§ Task description:
Relabel the lines of every entry in the listing below, replacing "common name" with "vernacular name" and leaving everything else unchanged. Omit the pictures.

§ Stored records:
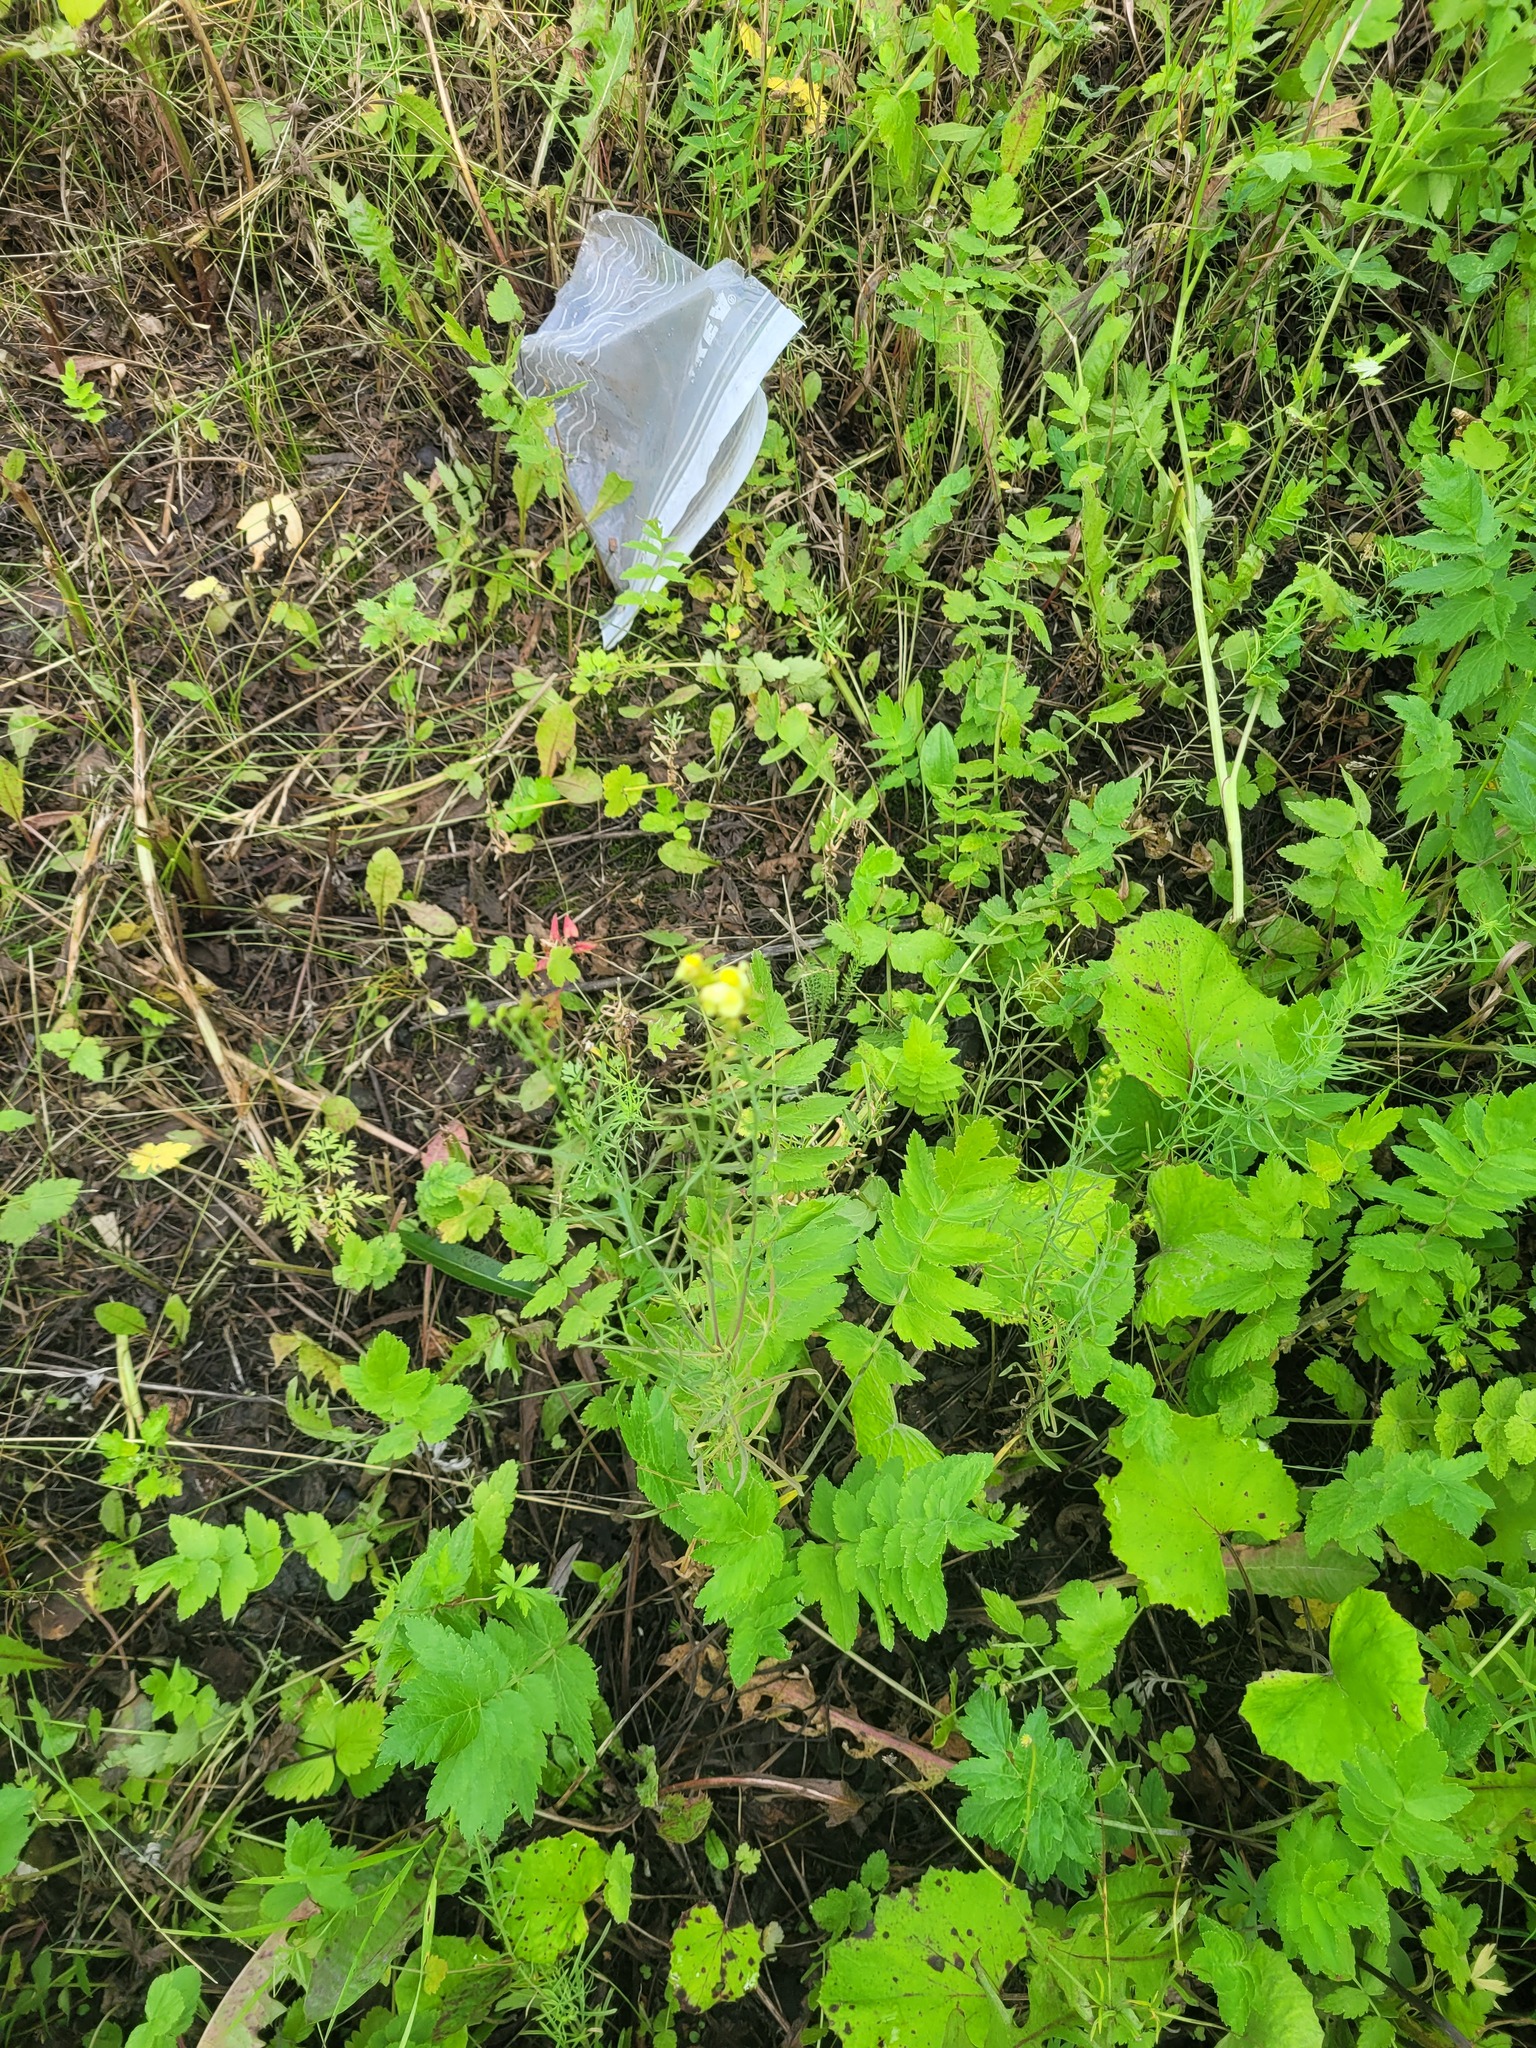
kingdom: Plantae
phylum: Tracheophyta
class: Magnoliopsida
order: Lamiales
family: Plantaginaceae
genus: Linaria
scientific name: Linaria vulgaris
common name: Butter and eggs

§ Exercise result:
kingdom: Plantae
phylum: Tracheophyta
class: Magnoliopsida
order: Lamiales
family: Plantaginaceae
genus: Linaria
scientific name: Linaria vulgaris
vernacular name: Butter and eggs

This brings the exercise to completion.